Solved – Bayesian recurrent neural network with keras and pymc3/edward

bayesianneural networkspymc

I have a very simple toy recurrent neural network implemented in keras which, given an input of N integers will return their mean value. I would like to be able to modify this to a bayesian neural network with either pymc3 or edward.lib so that I can get a posterior distribution on the output value

e.g. p(output | weights).

I have read through blog posts from autograd, pymc3 and edward [1,2,3] but all seem geared to classification problems.

Cheers

[1] https://github.com/HIPS/autograd/blob/master/examples/bayesian_neural_net.py

[2] http://twiecki.github.io/blog/2016/06/01/bayesian-deep-learning/

[3] https://github.com/blei-lab/edward/blob/master/examples/getting_started_example.py

Edit

To clarify – I am asking if anyone can offer some experience/advice/references relevant to building a Bayesian RNN in anything other than a classification task.

Best Answer

From a pure implementation perspective, it should be straightforward: take your model code, replace every trainable Variable creation with ed.Normal(...) or sth similar, establish variational posteriors as well, zip them in a dict, feed it to some inference object from edward et voila.

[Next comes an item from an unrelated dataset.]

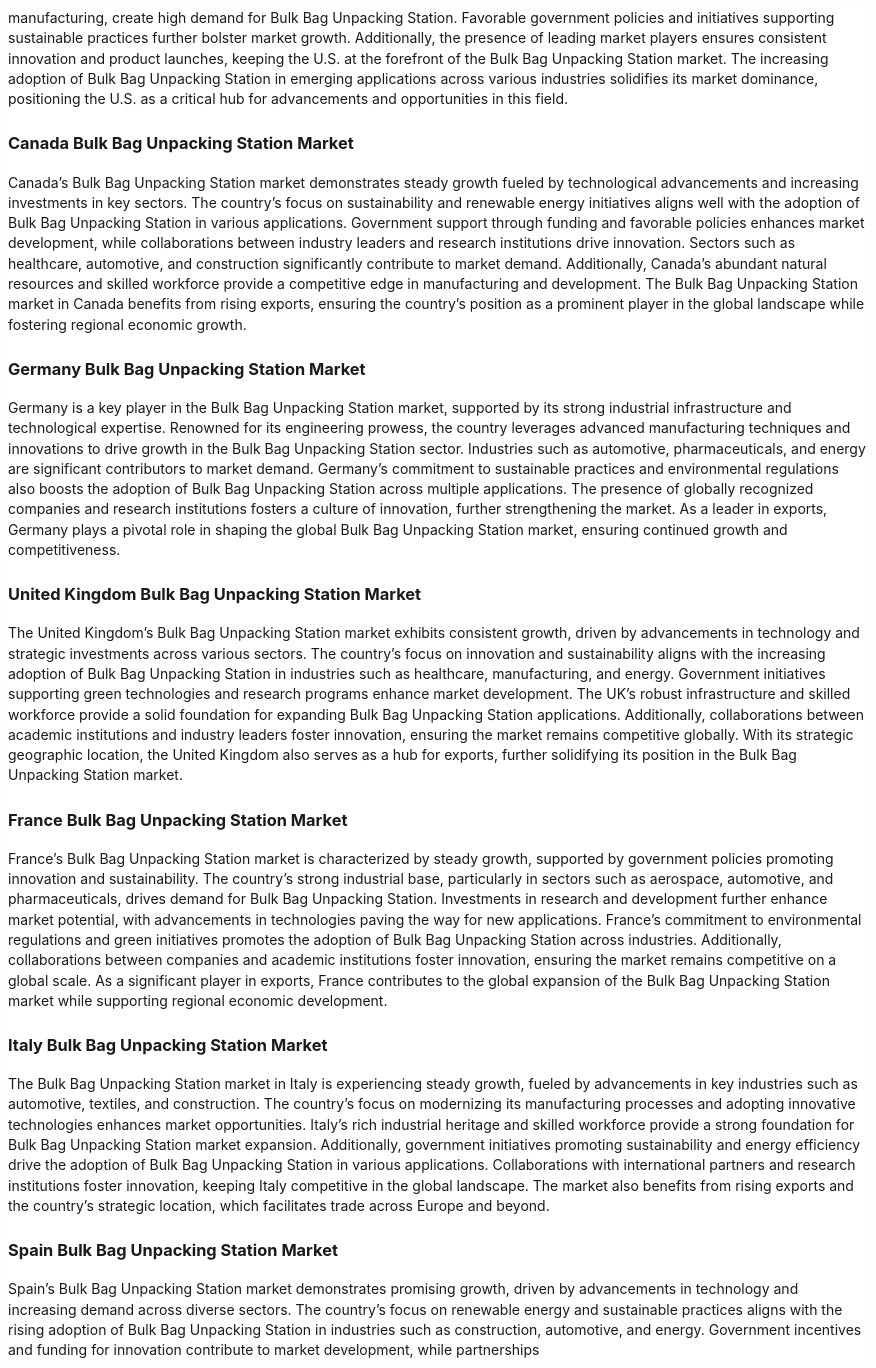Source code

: manufacturing, create high demand for Bulk Bag Unpacking Station. Favorable government policies and initiatives supporting sustainable practices further bolster market growth. Additionally, the presence of leading market players ensures consistent innovation and product launches, keeping the U.S. at the forefront of the Bulk Bag Unpacking Station market. The increasing adoption of Bulk Bag Unpacking Station in emerging applications across various industries solidifies its market dominance, positioning the U.S. as a critical hub for advancements and opportunities in this field.</p><h3>Canada Bulk Bag Unpacking Station Market</h3><p>Canada&rsquo;s Bulk Bag Unpacking Station market demonstrates steady growth fueled by technological advancements and increasing investments in key sectors. The country&rsquo;s focus on sustainability and renewable energy initiatives aligns well with the adoption of Bulk Bag Unpacking Station in various applications. Government support through funding and favorable policies enhances market development, while collaborations between industry leaders and research institutions drive innovation. Sectors such as healthcare, automotive, and construction significantly contribute to market demand. Additionally, Canada&rsquo;s abundant natural resources and skilled workforce provide a competitive edge in manufacturing and development. The Bulk Bag Unpacking Station market in Canada benefits from rising exports, ensuring the country&rsquo;s position as a prominent player in the global landscape while fostering regional economic growth.</p><h3>Germany Bulk Bag Unpacking Station Market</h3><p>Germany is a key player in the Bulk Bag Unpacking Station market, supported by its strong industrial infrastructure and technological expertise. Renowned for its engineering prowess, the country leverages advanced manufacturing techniques and innovations to drive growth in the Bulk Bag Unpacking Station sector. Industries such as automotive, pharmaceuticals, and energy are significant contributors to market demand. Germany&rsquo;s commitment to sustainable practices and environmental regulations also boosts the adoption of Bulk Bag Unpacking Station across multiple applications. The presence of globally recognized companies and research institutions fosters a culture of innovation, further strengthening the market. As a leader in exports, Germany plays a pivotal role in shaping the global Bulk Bag Unpacking Station market, ensuring continued growth and competitiveness.</p><h3>United Kingdom Bulk Bag Unpacking Station Market</h3><p>The United Kingdom&rsquo;s Bulk Bag Unpacking Station market exhibits consistent growth, driven by advancements in technology and strategic investments across various sectors. The country&rsquo;s focus on innovation and sustainability aligns with the increasing adoption of Bulk Bag Unpacking Station in industries such as healthcare, manufacturing, and energy. Government initiatives supporting green technologies and research programs enhance market development. The UK&rsquo;s robust infrastructure and skilled workforce provide a solid foundation for expanding Bulk Bag Unpacking Station applications. Additionally, collaborations between academic institutions and industry leaders foster innovation, ensuring the market remains competitive globally. With its strategic geographic location, the United Kingdom also serves as a hub for exports, further solidifying its position in the Bulk Bag Unpacking Station market.</p><h3>France Bulk Bag Unpacking Station Market</h3><p>France&rsquo;s Bulk Bag Unpacking Station market is characterized by steady growth, supported by government policies promoting innovation and sustainability. The country&rsquo;s strong industrial base, particularly in sectors such as aerospace, automotive, and pharmaceuticals, drives demand for Bulk Bag Unpacking Station. Investments in research and development further enhance market potential, with advancements in technologies paving the way for new applications. France&rsquo;s commitment to environmental regulations and green initiatives promotes the adoption of Bulk Bag Unpacking Station across industries. Additionally, collaborations between companies and academic institutions foster innovation, ensuring the market remains competitive on a global scale. As a significant player in exports, France contributes to the global expansion of the Bulk Bag Unpacking Station market while supporting regional economic development.</p><h3>Italy Bulk Bag Unpacking Station Market</h3><p>The Bulk Bag Unpacking Station market in Italy is experiencing steady growth, fueled by advancements in key industries such as automotive, textiles, and construction. The country&rsquo;s focus on modernizing its manufacturing processes and adopting innovative technologies enhances market opportunities. Italy&rsquo;s rich industrial heritage and skilled workforce provide a strong foundation for Bulk Bag Unpacking Station market expansion. Additionally, government initiatives promoting sustainability and energy efficiency drive the adoption of Bulk Bag Unpacking Station in various applications. Collaborations with international partners and research institutions foster innovation, keeping Italy competitive in the global landscape. The market also benefits from rising exports and the country&rsquo;s strategic location, which facilitates trade across Europe and beyond.</p><h3>Spain Bulk Bag Unpacking Station Market</h3><p>Spain&rsquo;s Bulk Bag Unpacking Station market demonstrates promising growth, driven by advancements in technology and increasing demand across diverse sectors. The country&rsquo;s focus on renewable energy and sustainable practices aligns with the rising adoption of Bulk Bag Unpacking Station in industries such as construction, automotive, and energy. Government incentives and funding for innovation contribute to market development, while partnerships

The problem is that variational training of RNNs, since based on sampling, is quite hard. The sampling noise will be of no fun as soon as it is amplified by the recurrent net's dynamics. To my knowledge, there is currently no "gold standard" on how to do this in general.

The starting point is probably Alex Graves's paper [1]; some recent work has been done by Yarin Gal [2], where dropout is interpreted as variational inference. It will give you a predictive distribution by integrating out the dropout noise.

The latter one will probably be the easiest to get to work, but I have no practical experience myself.

  • [1] Graves, Alex. "Practical variational inference for neural networks." Advances in Neural Information Processing Systems. 2011.
  • [2] Gal, Yarin. "A theoretically grounded application of dropout in recurrent neural networks." arXiv preprint arXiv:1512.05287 (2015).